Instructions
Inspect the tags if the garment has them. The first tag you are looking for is a designer label. If you are already knowledgeable about popular designers of past decades, you may be able to immediately recognize the name. If not, you may want to bring along or call a knowledgeable friend who can help you.
Look for the country of origin tag. Again, the garment may not have one as this has only been a more recent manufacturing requirement. However, if you find one that reads China, it is less likely you are dealing with a vintage piece---most were made in France or Italy. Also, care instruction tags didn't begin to appear until around the 1960s.
Try the item on in your size. If it doesn't fit as a standard size, or if the seaming on the sleeves or waist seems higher or lower than contemporary styles, you may have a vintage item.
Check the stitching. Because vintage pieces were more often hand sewn to fit a specific person, the stitching may be less uniform than what you would find with an item that is machine sewn.
Feel the fabric.
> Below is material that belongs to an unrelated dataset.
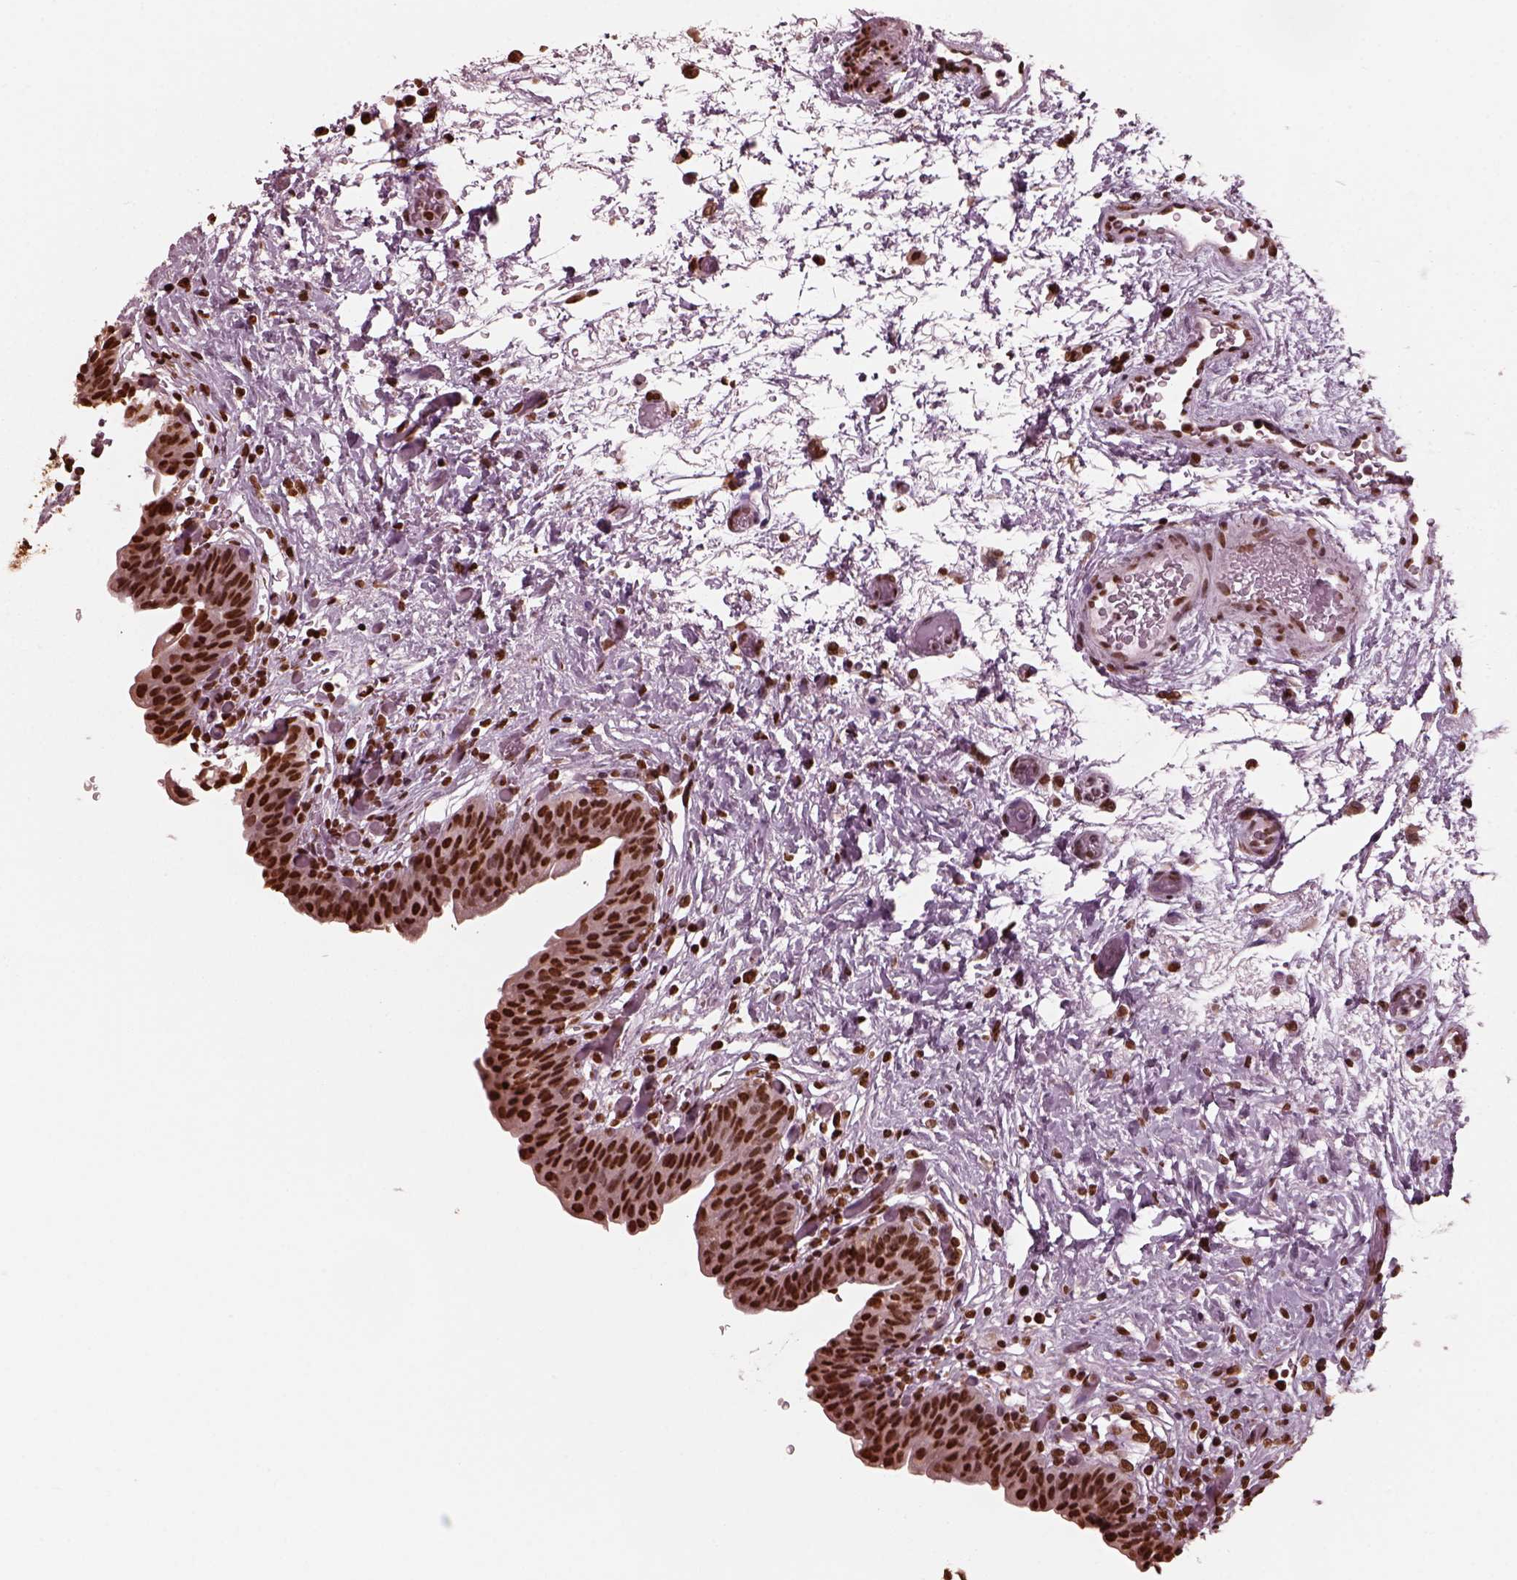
{"staining": {"intensity": "strong", "quantity": ">75%", "location": "nuclear"}, "tissue": "urinary bladder", "cell_type": "Urothelial cells", "image_type": "normal", "snomed": [{"axis": "morphology", "description": "Normal tissue, NOS"}, {"axis": "topography", "description": "Urinary bladder"}], "caption": "Brown immunohistochemical staining in benign urinary bladder exhibits strong nuclear positivity in approximately >75% of urothelial cells.", "gene": "NSD1", "patient": {"sex": "male", "age": 69}}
Most vintage items were made of natural materials such as wool, cotton, or silk, although from the '60s on, you'll find more synthetics like polyester.
Look closely at the zippers and buttons. Typically buttons will be metal instead of plastic, and will be more detailed or intricately engraved. Zippers are also usually metal, brass or Bakelite (which looks like plastic, but is slightly heavier), and are slightly wider than modern versions.